> Records shown:

-------------------------

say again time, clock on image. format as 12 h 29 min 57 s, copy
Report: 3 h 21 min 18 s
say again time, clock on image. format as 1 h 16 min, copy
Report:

-------------------------

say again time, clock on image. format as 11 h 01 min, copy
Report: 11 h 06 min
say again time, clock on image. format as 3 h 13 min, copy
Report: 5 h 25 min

-------------------------

> Written instruction: Update the rows from the line with "say again time, clock on image. format as 3" to the line with "Report: 5 h 25 min" by changing "Report" to "Reading", leaving everything else as it is, and give back only those lines.

> Response to the task:
say again time, clock on image. format as 3 h 13 min, copy
Reading: 5 h 25 min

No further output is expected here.